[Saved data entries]
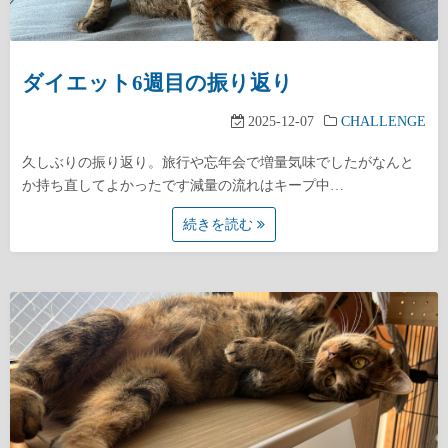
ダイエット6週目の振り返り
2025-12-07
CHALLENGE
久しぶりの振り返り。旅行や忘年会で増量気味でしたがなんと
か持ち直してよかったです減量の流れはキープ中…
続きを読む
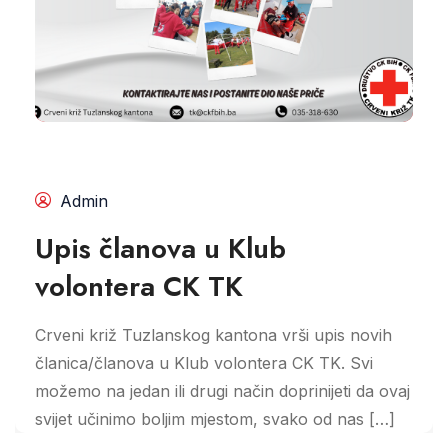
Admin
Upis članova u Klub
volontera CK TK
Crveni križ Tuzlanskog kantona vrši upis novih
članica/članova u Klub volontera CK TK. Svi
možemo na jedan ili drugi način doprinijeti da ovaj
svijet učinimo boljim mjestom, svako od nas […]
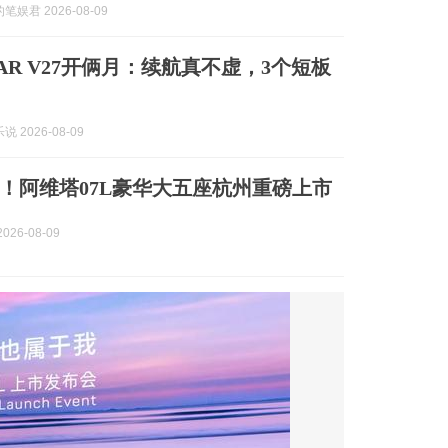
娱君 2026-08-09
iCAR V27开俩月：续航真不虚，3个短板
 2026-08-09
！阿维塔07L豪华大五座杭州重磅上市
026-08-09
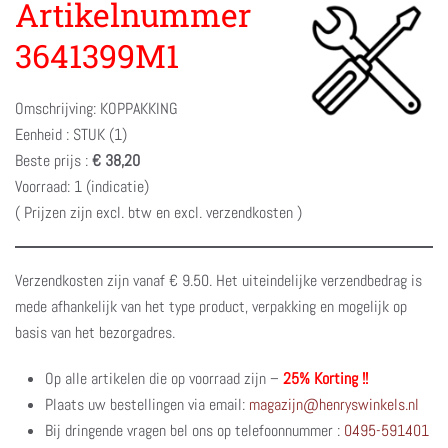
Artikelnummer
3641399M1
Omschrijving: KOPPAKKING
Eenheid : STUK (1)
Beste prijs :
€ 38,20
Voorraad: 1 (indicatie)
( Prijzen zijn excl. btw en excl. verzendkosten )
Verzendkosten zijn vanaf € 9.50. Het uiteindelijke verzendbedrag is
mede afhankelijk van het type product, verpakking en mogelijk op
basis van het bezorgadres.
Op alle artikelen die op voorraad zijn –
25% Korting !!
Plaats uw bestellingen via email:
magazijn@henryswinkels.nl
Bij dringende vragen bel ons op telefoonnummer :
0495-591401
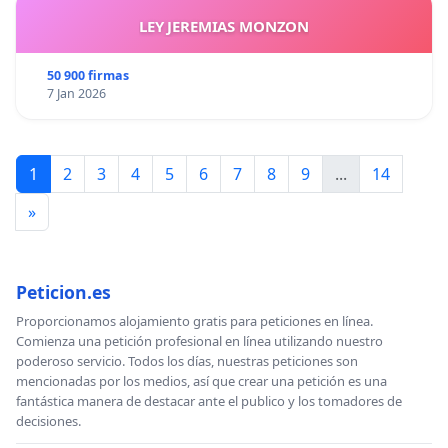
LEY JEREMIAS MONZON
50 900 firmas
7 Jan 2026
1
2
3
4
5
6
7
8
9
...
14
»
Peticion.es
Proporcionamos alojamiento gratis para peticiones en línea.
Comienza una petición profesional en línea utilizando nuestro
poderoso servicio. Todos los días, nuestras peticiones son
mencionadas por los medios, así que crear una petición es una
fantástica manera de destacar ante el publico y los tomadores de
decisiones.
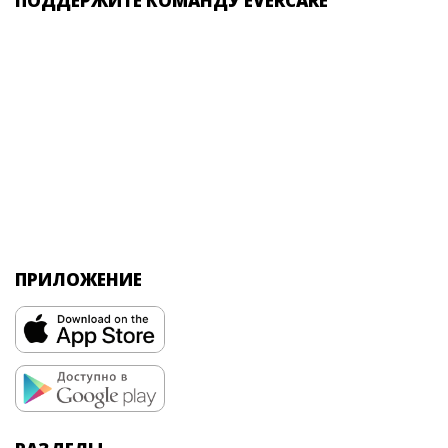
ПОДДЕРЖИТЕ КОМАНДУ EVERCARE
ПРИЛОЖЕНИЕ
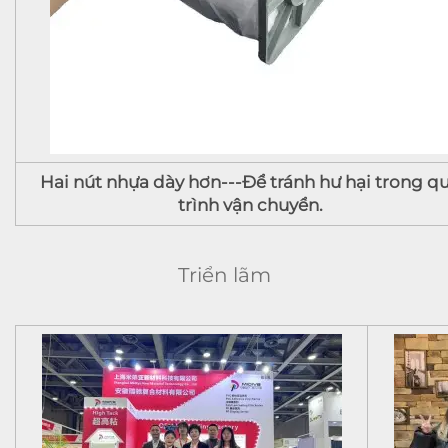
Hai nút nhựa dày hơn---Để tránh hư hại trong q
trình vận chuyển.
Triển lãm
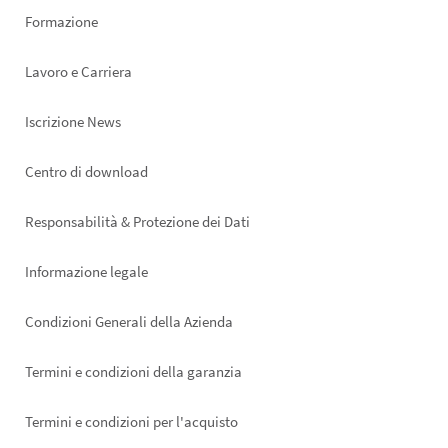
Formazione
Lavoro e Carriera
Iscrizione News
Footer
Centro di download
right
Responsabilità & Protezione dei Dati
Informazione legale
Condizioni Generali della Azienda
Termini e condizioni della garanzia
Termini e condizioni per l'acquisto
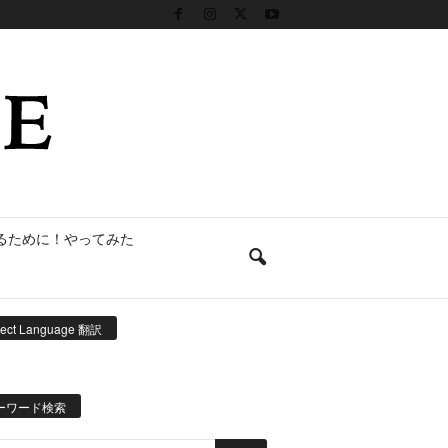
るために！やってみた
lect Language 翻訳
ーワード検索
...
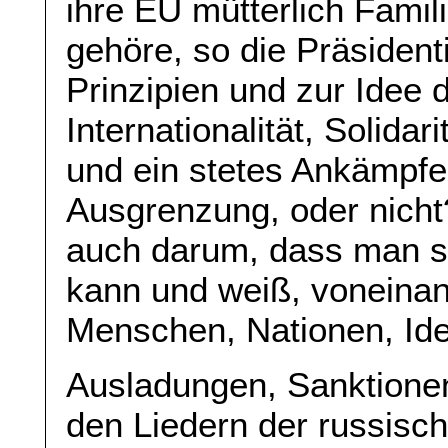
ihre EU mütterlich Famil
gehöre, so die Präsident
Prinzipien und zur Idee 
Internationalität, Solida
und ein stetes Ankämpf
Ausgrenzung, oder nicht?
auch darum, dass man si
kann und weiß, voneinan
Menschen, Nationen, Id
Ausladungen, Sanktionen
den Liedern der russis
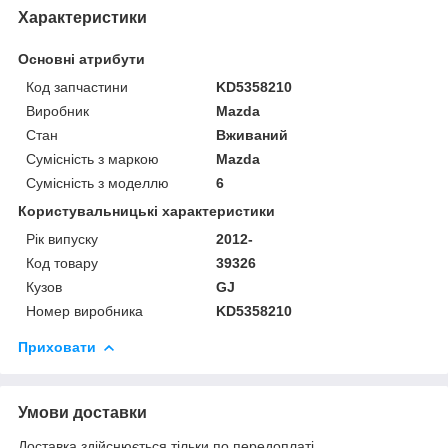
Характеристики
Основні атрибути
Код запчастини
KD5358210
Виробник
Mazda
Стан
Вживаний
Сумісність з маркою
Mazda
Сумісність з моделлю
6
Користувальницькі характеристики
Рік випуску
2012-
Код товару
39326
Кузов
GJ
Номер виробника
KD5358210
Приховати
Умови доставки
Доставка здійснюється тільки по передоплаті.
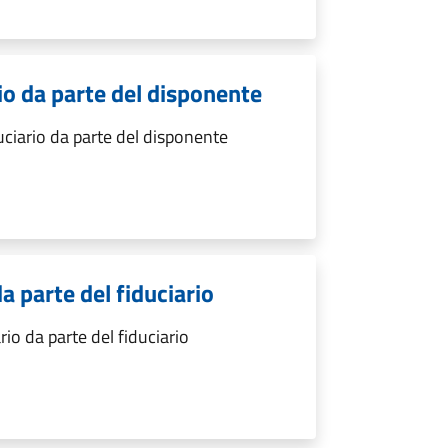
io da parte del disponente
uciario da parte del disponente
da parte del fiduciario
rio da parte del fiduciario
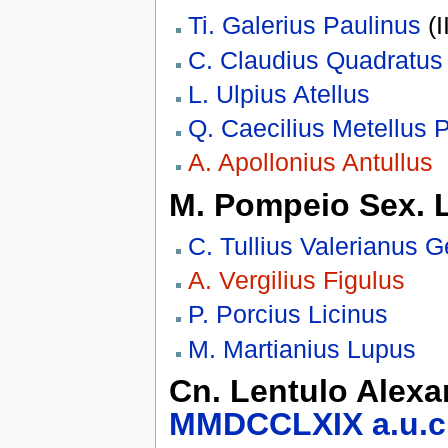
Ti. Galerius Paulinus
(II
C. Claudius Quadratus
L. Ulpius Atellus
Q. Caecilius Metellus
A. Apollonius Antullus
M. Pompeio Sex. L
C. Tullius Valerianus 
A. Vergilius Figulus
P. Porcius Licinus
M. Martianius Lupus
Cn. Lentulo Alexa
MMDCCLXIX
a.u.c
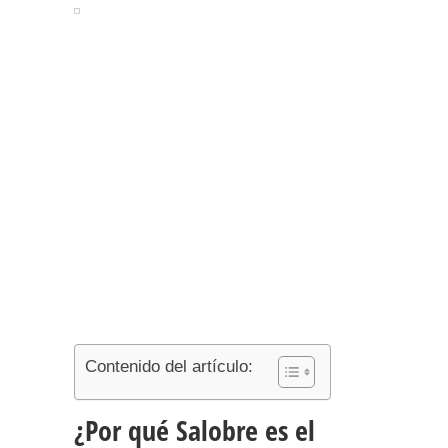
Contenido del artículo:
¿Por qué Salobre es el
---
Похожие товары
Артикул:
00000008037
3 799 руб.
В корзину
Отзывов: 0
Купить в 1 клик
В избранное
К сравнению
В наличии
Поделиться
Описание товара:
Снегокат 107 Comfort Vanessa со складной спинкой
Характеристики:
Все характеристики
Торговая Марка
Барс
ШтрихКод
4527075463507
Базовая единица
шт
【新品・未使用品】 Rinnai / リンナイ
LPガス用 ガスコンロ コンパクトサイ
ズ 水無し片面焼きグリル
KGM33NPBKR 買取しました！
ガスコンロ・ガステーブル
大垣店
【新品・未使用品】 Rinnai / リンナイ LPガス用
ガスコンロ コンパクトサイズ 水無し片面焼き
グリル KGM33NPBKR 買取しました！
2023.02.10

# Exercise directions:
Each line above that falls between the line with "M. Martianius Lupus" and the line with "Salobre es el" should be printed exactly, together with those two lines, but the pictures should not.

# Task response:
M. Martianius Lupus
Cn. Lentulo Alexa
MMDCCLXIX
a.u.c
Contenido del artículo:
¿Por qué Salobre es el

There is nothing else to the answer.